Vanilla FM in Avoiding
Contrast to VFP, vanilla flow-based models converge to a averaged path. Here, we use FlowPolicy¹ as our baseline.
FlowPolicy
In Franka Kitchen, we found that our model tackles the multi-modality well, resulting in very stable and smooth movements, compared to the vanilla flow-based model FlowPolicy¹ (FP).
VFP
FP
VFP
FP - Failure - 1
VFP
FP - Failure - 2
In the videos, we observe that FlowPolicy exhibits shaky movements.

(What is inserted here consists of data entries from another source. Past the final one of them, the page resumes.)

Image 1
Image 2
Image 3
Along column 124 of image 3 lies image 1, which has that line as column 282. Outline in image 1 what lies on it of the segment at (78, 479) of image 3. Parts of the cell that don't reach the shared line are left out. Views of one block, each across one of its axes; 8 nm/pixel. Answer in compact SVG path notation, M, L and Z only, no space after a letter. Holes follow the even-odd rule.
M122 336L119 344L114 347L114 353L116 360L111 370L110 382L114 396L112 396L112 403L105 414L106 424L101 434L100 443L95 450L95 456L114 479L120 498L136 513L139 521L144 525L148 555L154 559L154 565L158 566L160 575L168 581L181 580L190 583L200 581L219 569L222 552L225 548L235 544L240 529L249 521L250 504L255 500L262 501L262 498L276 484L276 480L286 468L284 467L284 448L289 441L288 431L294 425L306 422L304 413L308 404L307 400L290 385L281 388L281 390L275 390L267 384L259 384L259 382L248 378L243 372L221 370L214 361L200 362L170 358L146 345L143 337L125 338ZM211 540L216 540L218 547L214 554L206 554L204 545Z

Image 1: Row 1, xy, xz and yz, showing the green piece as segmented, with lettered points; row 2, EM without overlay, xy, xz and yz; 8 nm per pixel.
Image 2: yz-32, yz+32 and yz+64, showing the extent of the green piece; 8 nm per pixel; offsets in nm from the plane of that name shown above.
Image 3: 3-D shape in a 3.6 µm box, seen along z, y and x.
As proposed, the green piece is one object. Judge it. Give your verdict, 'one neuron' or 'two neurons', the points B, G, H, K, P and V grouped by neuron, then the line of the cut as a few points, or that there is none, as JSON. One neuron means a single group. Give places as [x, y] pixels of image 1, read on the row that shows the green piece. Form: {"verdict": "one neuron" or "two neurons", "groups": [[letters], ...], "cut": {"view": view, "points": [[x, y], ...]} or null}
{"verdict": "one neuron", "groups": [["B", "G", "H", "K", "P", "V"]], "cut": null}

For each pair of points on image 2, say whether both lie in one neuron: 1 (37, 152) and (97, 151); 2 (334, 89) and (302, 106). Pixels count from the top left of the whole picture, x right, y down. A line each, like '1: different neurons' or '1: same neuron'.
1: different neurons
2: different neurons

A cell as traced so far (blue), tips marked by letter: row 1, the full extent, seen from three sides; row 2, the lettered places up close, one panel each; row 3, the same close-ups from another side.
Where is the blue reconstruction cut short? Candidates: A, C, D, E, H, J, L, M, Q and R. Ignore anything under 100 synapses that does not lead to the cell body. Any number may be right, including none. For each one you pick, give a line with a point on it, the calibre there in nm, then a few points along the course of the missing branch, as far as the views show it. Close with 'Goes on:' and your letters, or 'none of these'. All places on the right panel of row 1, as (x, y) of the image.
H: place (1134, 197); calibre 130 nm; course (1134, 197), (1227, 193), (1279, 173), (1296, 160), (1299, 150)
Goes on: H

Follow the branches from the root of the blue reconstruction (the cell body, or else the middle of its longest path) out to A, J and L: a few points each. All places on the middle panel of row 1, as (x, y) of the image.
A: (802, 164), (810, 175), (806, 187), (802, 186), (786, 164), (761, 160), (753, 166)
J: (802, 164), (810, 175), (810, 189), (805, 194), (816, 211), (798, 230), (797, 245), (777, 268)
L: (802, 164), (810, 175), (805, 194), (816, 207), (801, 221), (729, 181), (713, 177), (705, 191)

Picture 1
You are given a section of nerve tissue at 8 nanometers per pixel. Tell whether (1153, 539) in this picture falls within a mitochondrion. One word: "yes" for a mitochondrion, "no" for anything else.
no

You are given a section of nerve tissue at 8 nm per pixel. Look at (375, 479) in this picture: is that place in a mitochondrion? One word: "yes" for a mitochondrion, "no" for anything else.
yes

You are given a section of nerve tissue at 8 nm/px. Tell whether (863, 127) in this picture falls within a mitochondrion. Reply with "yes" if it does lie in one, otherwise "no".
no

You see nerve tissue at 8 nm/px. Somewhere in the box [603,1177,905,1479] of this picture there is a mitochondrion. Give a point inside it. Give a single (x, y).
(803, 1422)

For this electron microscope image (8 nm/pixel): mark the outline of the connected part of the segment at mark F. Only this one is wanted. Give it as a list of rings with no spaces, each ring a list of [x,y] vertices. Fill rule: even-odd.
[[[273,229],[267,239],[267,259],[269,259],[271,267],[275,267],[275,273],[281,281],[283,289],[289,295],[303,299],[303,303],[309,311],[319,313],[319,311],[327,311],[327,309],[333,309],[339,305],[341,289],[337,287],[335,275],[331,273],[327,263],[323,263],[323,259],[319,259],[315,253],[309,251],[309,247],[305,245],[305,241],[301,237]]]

This instability probably arises from the model "wandering" among multiple modes/tasks—an effect of mode mixing—which leads to the following failure cases:
FP - Failure - 1: Indecisive switching among multiple targets leads to inaction .
FP - Failure - 2: Excessive shaking during kettle grasping results in dropping the object.
To show the robustness of our method in real-world environments, we conduct experiments on 3 real-world tasks, respectively Avoiding, Tubes Placement and Cups Nesting.
On all three tasks, out method substantially outperforms FlowPolicy and Diffusion Policy. This underscores the importance of possessing both multi-modal ability (accurate control) and fast inference in real-world environments.
In real world, VFP maintains its multi-modal ability.
Our method shows accurate control and smooth motion in these two tasks, which stems from its multi-modal ability and fast inference.